Türkiye topyekün bir borç kriziyle karşı karşıyadır. Erdoğan'ın Londra “seferi”nin (!) ardından Türk Lirası'nın 22 Mayıs'ta serbest düşüşe geçmesiyle birlikte Türkiye'nin yaşamakta olduğu borç krizi (mali kriz) artık aleni hale gelmiştir.



Türkiye topyekün bir borç kriziyle karşı karşıyadır. Erdoğan'ın Londra “seferi”nin (!) ardından Türk Lirası'nın 22 Mayıs'ta serbest düşüşe geçmesiyle birlikte Türkiye'nin yaşamakta olduğu borç krizi (mali kriz) artık aleni hale gelmiştir.





Hem dünya ekonomisi bakımından hem de Türkiye ekonomisi bakımından yaklaşan ekonomik krizden söz edebiliriz.


İlk olarak dünya ekonomisinin durumundan başlayalım. 2007 sonlarında ABD'de patlak veren mali kriz, hızla bir ekonomik krize dönüşmüştü. 2009 yılında dünya hasılası 2. Dünya Savaşı sonrasında ilk kez mutlak küçülme yaşadı. Avrupa ekonomisi ayrıca 2012–2013'te bir küçülme daha yaşadı. Gerek ABD gerekse Avrupa devletleri (giriştikleri yoğun spekülasyon faaliyetleri ile mali krizin doğrudan sebebi olan) finans tekellerini bütçelerinden para aktararak kurtardılar.


2008 sonbaharıyla 2009 başları arasında ileri kapitalist ülkelerde devletlerin ve merkez bankalarının finans sektörünü kurtarmak için harcadıkları toplam para, dünya hasılasının yarısına denk geliyordu. Finans sektörü böylece kurtarıldı. Peki bu maliyet nasıl karşılanacaktı? Avrupa'da Euro kemer sıkma paketleriyle ayakta tutuldu. Bedelini sosyal hakları eriyen, gelirleri azalan Avrupa emekçileri ödedi. Yunanistan halkı bu süreçte en büyük zararı gördü.


ABD ise doların “dünya parası” olarak avantajlı konumunu kullandı. Karşılıksız dolar basarak dünya piyasalarına yaydı. Bu dolarlar ABD'ye girmediği için enflasyona yol açmadı. Ama doların değeri düştü. Çin, Hindistan, Güney Kore gibi ülkeler, ucuz dolara dayanarak sanayi üretimlerini geliştirdiler. Dünya ekonomisini 2008-2013 döneminde ayakta tutan, sınırlı da olsa büyümeyi sürdürmesini sağlayan, bu sanayi ülkeleri oldu.


Türkiye ise ucuz dolar dönemini ithalatı tırmandırarak karşıladı. Sanayi üretiminin ulusal gelir içindeki payı geriledi. Özellikle ara malı ve makine ithalatına bağımlılık gelişti. Tarımda kendine yeterlilik ortadan kalktı. İnşaat, yol, köprü yatırımlarıyla kısa süreli ekonomik canlanma yaratılsa da, sanayi üretimi görece geriledi. Tarım krize sürüklendi.

*Çalışmanın Amacı:*
Borç krizi metnine göre ABD'nin karşılıksız basıp dünya piyasalarına yaydığı doların neden enflasyona yol açmadığını bir ya da iki cümleyle açıklayınız. Kayıtların bu çalışmada hiçbir işlevi yoktur.

*Kayıtlar:*
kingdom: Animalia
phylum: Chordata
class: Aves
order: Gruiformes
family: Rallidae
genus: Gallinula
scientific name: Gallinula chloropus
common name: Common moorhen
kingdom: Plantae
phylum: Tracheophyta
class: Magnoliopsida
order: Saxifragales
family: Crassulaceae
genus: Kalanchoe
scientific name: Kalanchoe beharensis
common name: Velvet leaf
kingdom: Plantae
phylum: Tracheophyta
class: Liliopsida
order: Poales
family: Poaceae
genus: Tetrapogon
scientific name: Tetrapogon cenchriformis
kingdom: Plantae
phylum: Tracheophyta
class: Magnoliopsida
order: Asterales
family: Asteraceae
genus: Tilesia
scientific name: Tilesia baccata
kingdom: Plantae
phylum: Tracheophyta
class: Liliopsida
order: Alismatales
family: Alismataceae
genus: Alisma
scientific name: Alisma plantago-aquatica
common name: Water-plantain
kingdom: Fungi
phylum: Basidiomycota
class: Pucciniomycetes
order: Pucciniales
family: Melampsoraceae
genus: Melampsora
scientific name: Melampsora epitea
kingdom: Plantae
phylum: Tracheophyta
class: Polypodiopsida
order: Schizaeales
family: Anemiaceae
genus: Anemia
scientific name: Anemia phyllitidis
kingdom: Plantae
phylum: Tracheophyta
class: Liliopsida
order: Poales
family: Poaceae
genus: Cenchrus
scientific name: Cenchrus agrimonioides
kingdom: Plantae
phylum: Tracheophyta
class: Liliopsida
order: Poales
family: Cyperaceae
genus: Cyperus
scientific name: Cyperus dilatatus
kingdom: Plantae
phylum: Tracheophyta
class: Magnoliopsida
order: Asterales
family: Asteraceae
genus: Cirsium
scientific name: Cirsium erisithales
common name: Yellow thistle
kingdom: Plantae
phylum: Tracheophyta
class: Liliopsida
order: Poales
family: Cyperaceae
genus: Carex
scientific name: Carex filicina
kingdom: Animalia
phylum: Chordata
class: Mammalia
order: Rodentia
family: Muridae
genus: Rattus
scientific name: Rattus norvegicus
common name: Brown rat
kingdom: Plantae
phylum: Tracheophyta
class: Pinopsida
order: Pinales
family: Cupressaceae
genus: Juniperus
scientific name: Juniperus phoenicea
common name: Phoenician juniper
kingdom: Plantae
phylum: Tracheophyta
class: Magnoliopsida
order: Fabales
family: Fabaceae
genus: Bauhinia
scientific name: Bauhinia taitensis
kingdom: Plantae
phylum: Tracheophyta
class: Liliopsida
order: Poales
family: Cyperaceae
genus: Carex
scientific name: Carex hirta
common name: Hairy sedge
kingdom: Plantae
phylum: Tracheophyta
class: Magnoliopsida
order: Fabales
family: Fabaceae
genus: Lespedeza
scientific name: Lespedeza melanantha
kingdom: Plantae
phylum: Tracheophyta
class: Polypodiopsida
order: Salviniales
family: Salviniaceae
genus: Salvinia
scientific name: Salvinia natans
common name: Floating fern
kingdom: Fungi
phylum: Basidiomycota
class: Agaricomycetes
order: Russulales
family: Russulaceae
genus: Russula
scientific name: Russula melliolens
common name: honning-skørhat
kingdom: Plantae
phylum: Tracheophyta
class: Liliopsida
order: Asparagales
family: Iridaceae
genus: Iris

*Çalışmanın Sonucu:*
ABD'nin karşılıksız basarak dünya piyasalarına yaydığı dolarlar ABD'ye girmedi. Bu yüzden enflasyona yol açmadı.